**Passage provided**

--- START ---

Pursuant to Section 19(b)(1) of the Securities Exchange Act of 1934 (the “Act”) and Rule 19b-4 thereunder, notice is hereby given that, on December 23, 2009, NYSE Amex LLC (“NYSE Amex” or the “Exchange”) filed with the Securities and Exchange Commission (the “Commission”) the proposed rule change as described in Items I and II below, which Items have been prepared by the self-regulatory organization. The Commission is publishing this notice to solicit comments on the proposed rule change from interested persons.

15 U.S.C. 78a.

I. Self-Regulatory Organization's Statement of the Terms of Substance of the Proposed Rule Change

The Exchange proposes to amend Commentary .01 to Rule 903G in order to extend until August 31, 2010, the current pilot period regarding the minimum value size for opening a FLEX Equity Option transaction (“Pilot Program”). The text of the proposed rule change is attached as Exhibit 5 to the 19b-4 form. A copy of this filing is available on the Exchange's Web site at http://www.nyse.com,, at the Exchange's principal office and at the Commission's Public Reference Room.

II. Self-Regulatory Organization's Statement of the Purpose of, and Statutory Basis for, the Proposed Rule Change

In its filing with the Commission, the self-regulatory organization included statements concerning the purpose of, and basis for, the proposed rule change and discussed any comments it received on the proposed rule change. The text of those statements may be examined at the places specified in Item IV below. The Exchange has prepared summaries, set forth in sections A, B, and C below, of the most significant parts of such statements.

--- END ---

**Data**

--- START ---

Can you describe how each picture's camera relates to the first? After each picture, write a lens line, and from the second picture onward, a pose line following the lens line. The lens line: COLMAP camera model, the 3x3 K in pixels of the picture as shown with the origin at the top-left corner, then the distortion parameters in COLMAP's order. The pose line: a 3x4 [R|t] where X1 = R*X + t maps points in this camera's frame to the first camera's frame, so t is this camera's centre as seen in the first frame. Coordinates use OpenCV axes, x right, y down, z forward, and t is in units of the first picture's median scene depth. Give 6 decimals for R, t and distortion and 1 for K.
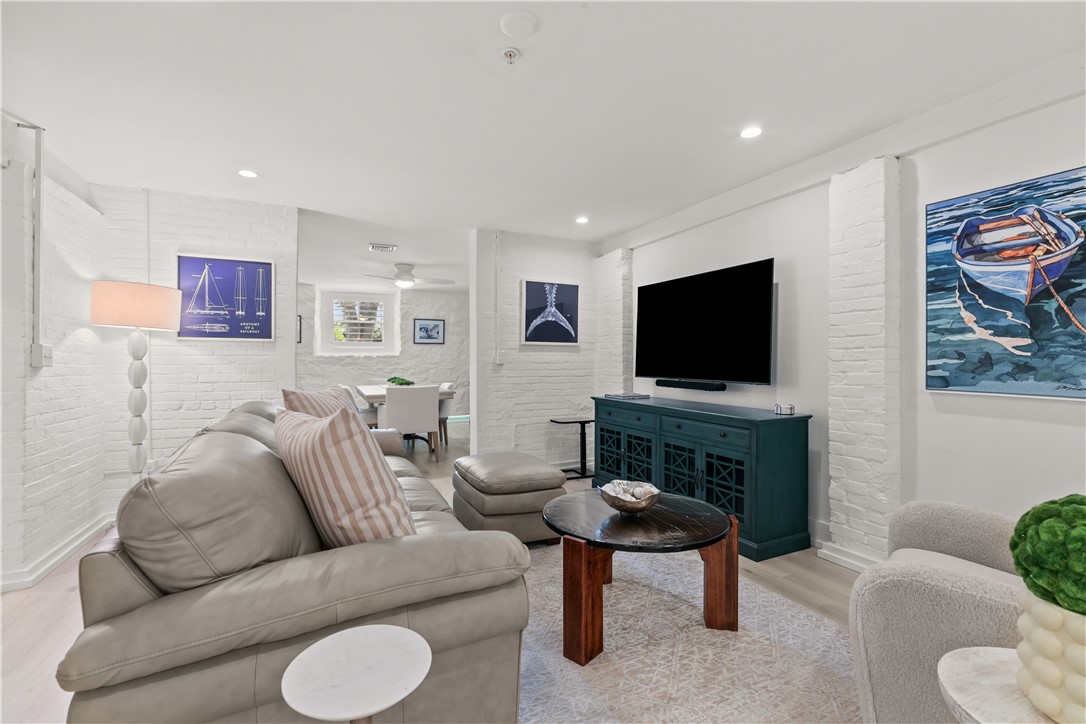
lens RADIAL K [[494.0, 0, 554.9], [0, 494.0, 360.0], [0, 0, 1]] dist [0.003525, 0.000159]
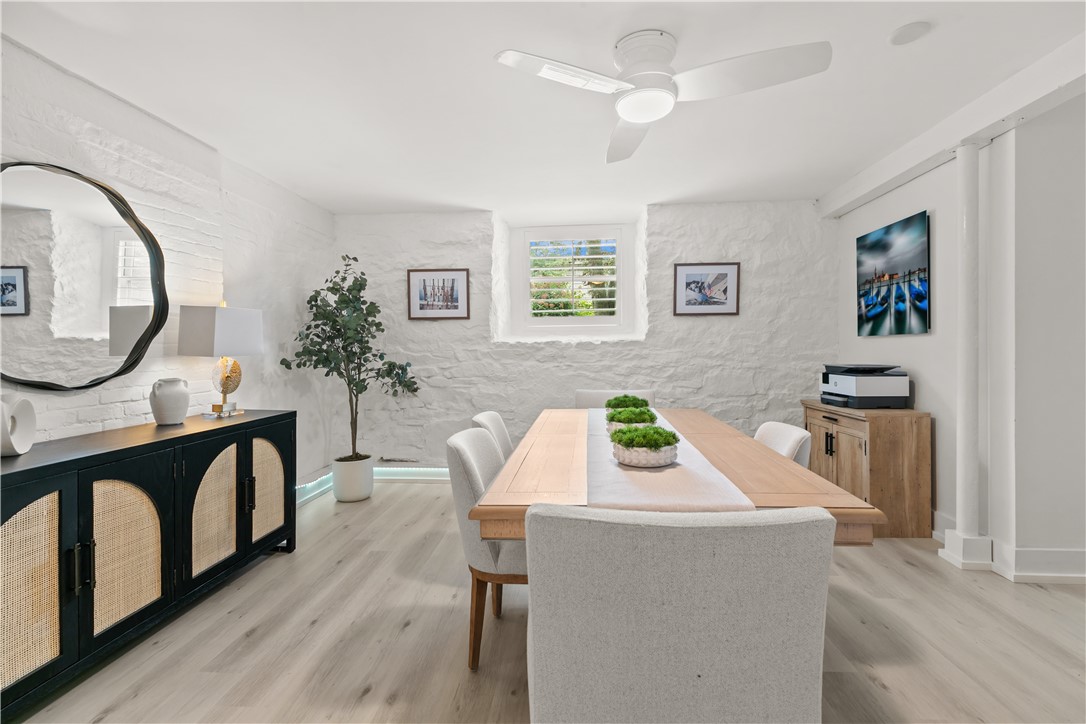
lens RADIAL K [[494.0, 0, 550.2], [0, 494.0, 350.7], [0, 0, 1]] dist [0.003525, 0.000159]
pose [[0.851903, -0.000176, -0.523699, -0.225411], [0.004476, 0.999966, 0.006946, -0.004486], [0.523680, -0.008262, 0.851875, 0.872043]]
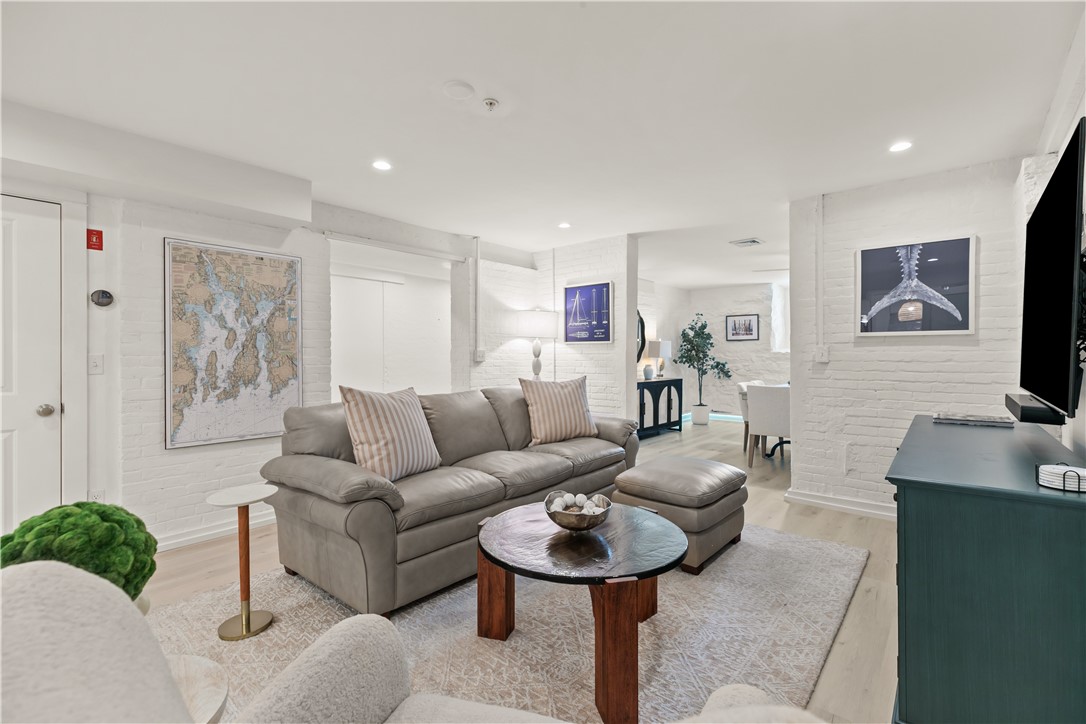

--- END ---

**Exercise**
How would you sum up the NYSE Amex filing notice in two sentences? The listing comes from a different source than the notice.

**Task response**
On December 23, 2009, NYSE Amex filed a proposed rule change with the Securities and Exchange Commission, which is publishing notice of it to solicit comments from interested persons. The Exchange proposes to amend Commentary .01 to Rule 903G to extend until August 31, 2010, the current pilot period regarding the minimum value size for opening a FLEX Equity Option transaction.